Making Accessibility the Default: Continuous Accessibility Practices

A presentation at Portland Accessibility and User Experience Meetup by Andrew Hedges

Often relegated to episodic efforts such as late-stage audits and ad hoc projects, digital accessibility is most effective and efficient when it is the organization’s default mode of operation. Making the shift to continuous accessibility leads to better outcomes across the board, including improving the experience of disabled users, mitigating the risk of accessibility-related lawsuits, improving brand reputation, and even creating a positive return on investment (ROI).

In this talk we provide practical strategies for embedding accessibility into daily routines and technical systems, demonstrating how to start small and scale over time. Key topics include:

  • Establishing a repeatable accessibility routine and improving it over time.
  • The importance of data and metrics, such as bug counts and time-to-resolution (TTR), to establish a baseline and measure progress.
  • Rallying cross-functional allies to drive change (yes, even without C-suite mandates).
  • Creating a unified system where human workflows and technical tools work in concert.

A real world case study illustrates how the strategic application of automated regression testing and clear bug prioritization led to a profound cultural shift where accessibility is treated like any other product quality concern. Attendees will leave with actionable ideas for initiating and sustaining cultural change, making the case for accessibility as a core business principle.

About the Presenters

Devon Persing is your neighbor to the north in Seattle, WA. Before joining “big” tech as an accessibility specialist around 2012, she worked in “small” tech as a UI designer, front-end web developer, and usability advocate in libraries, higher education, and local government. She has an MS in Information and is disabled, chronically ill, and neurodivergent, and as a result her approach to digital accessibility centers information literacy, organization dynamics, and disability justice. Her current focus as a solo consultant is on helping people do accessibility work that is more holistic, inclusive, cooperative, and sustainable.

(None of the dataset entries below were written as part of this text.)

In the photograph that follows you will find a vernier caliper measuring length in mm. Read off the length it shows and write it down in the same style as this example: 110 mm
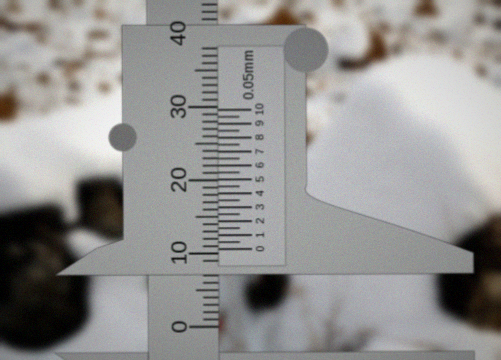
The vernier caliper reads 10.6 mm
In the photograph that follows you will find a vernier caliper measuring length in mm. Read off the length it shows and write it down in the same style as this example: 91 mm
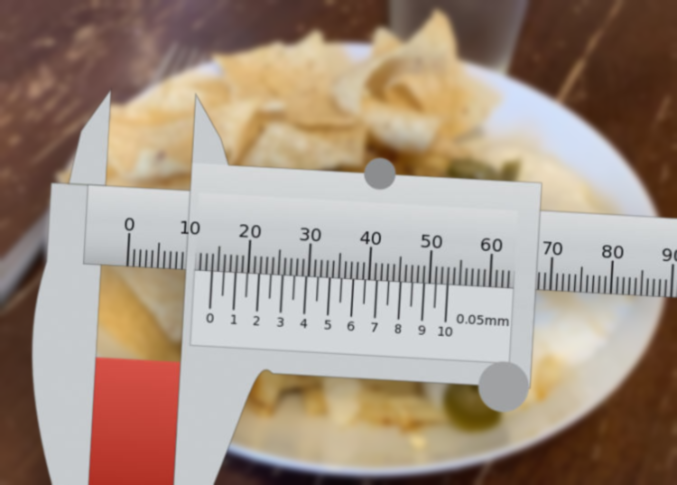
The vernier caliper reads 14.0 mm
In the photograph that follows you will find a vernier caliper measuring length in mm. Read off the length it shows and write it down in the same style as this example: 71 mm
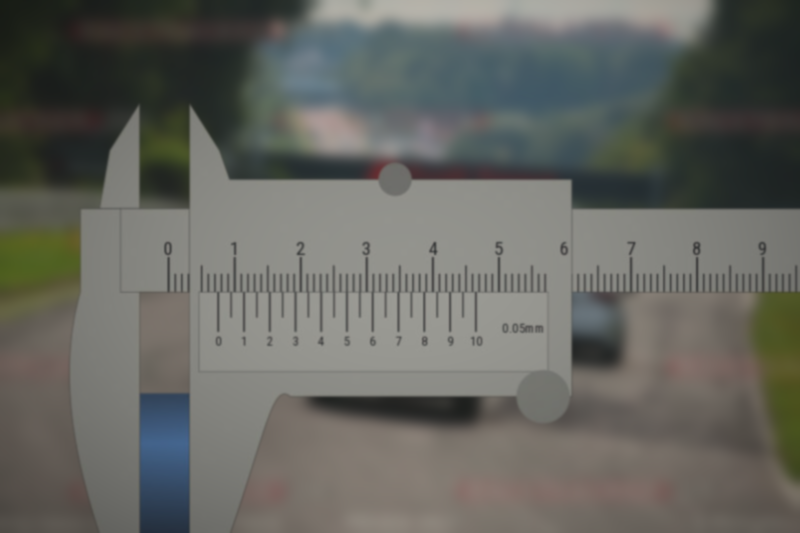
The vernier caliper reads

She wrote a book called The Accessibility Operations Guidebook with that goal in mind.

Portlander by birth and by choice, Andrew Hedges is COO for Assistiv Labs, an accessibility tooling company based in the PNW. His 28-year career as a web developer and engineering leader has taken him to companies from Apple to Zapier. As a longtime advocate for improving the usability of websites for people with disabilities, Andrew would love nothing more than for accessibility to become the default so we can finally realize the original promise of the web to democratize access to information for everyone.